### What you have to do
Change "common name" to "vernacular name" throughout every item and write out all the lines again with nothing else altered, leaving out the pictures.

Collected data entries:
================
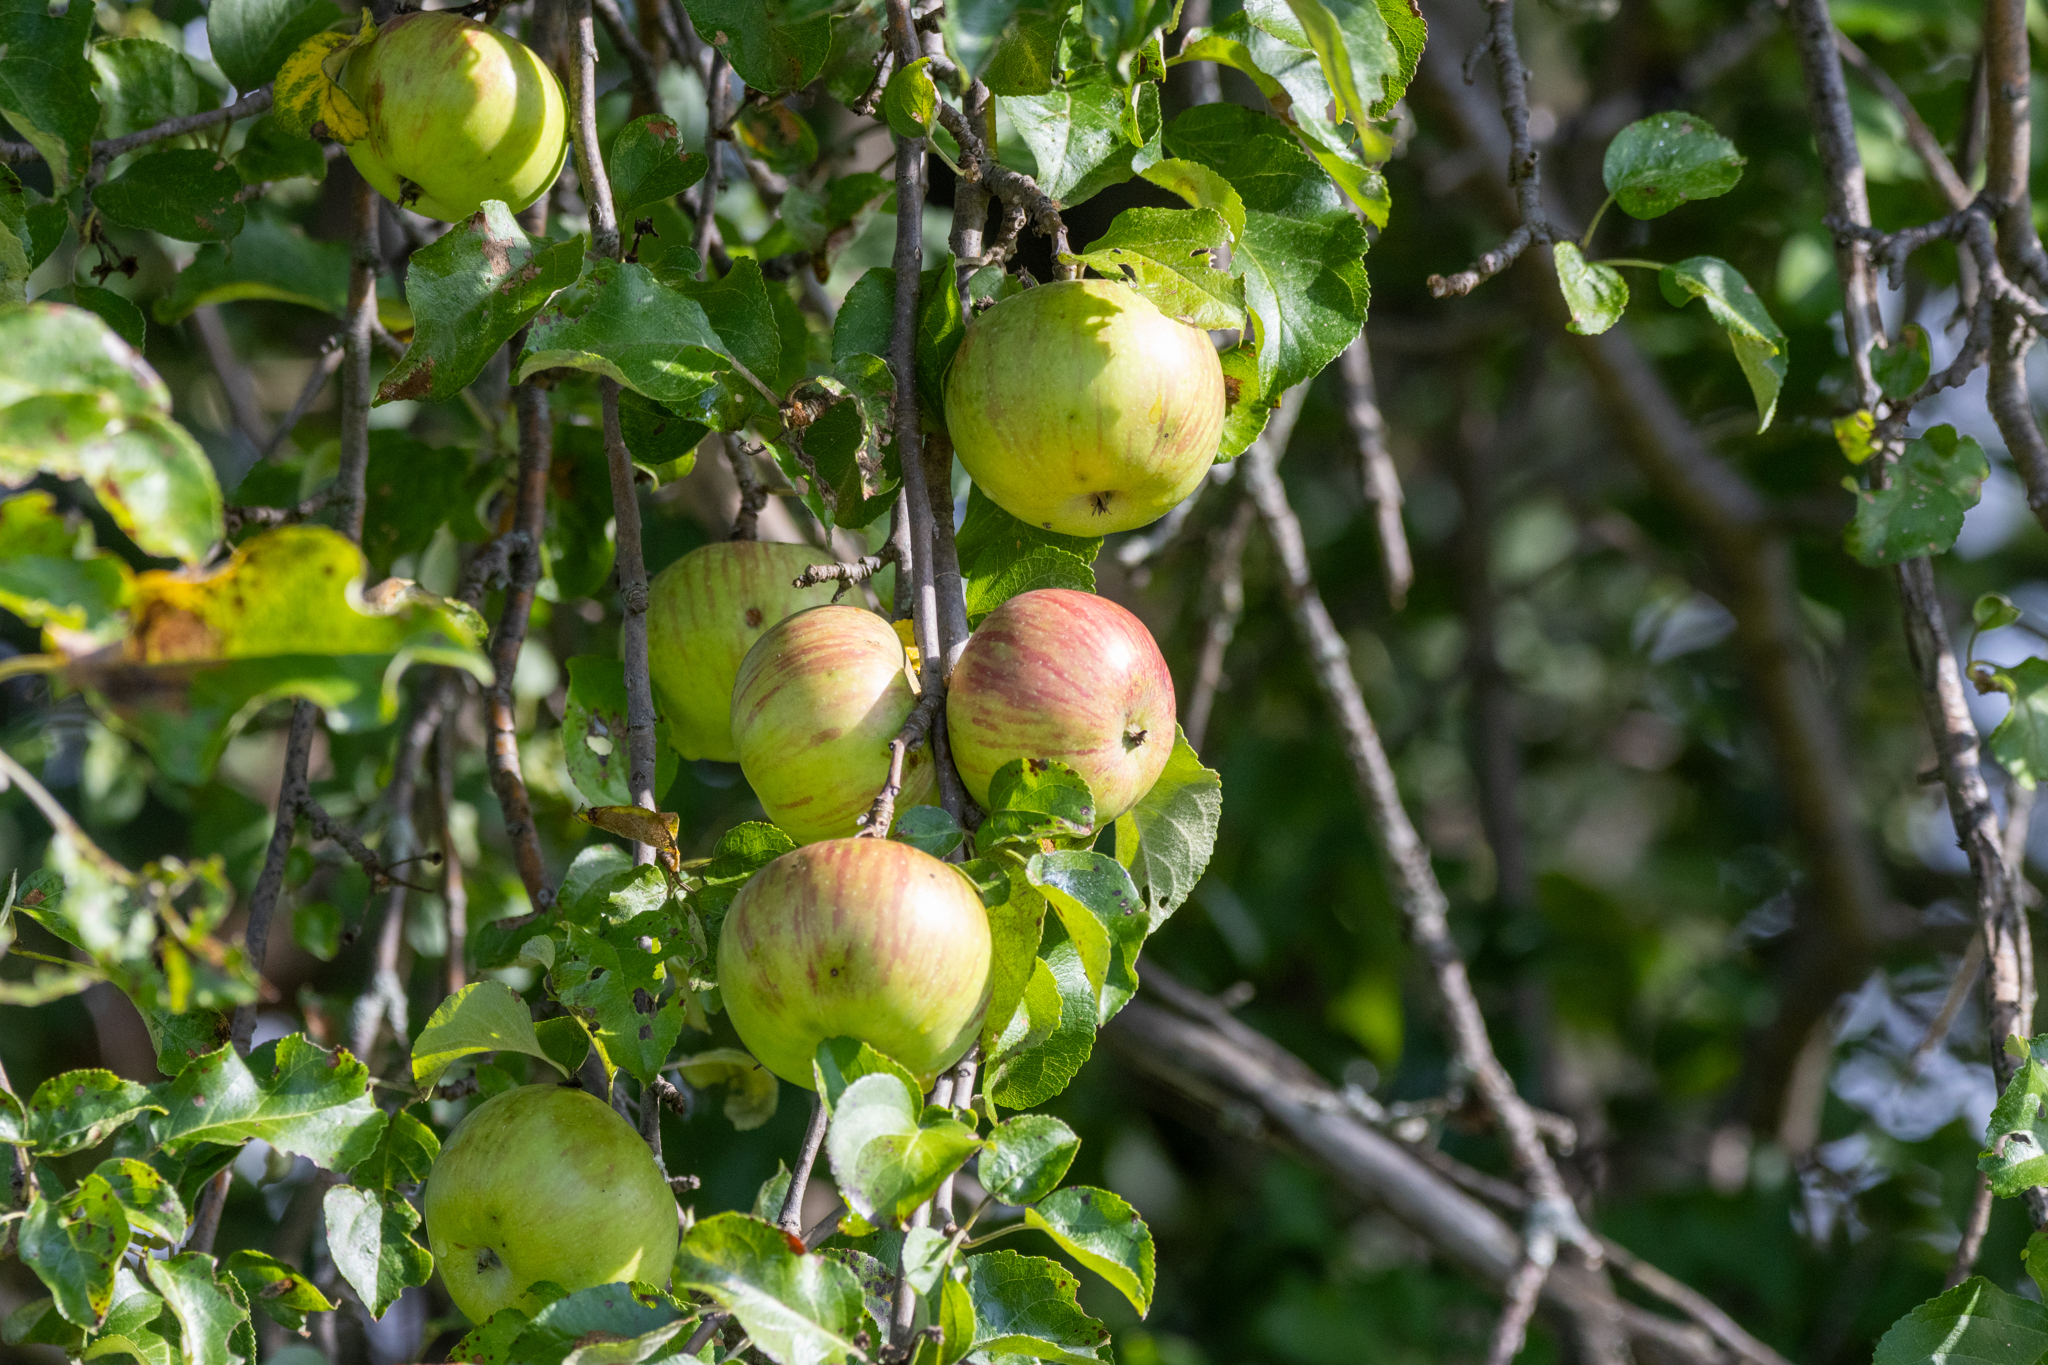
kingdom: Plantae
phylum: Tracheophyta
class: Magnoliopsida
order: Rosales
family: Rosaceae
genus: Malus
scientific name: Malus domestica
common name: Apple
================
### Solution for this problem
kingdom: Plantae
phylum: Tracheophyta
class: Magnoliopsida
order: Rosales
family: Rosaceae
genus: Malus
scientific name: Malus domestica
vernacular name: Apple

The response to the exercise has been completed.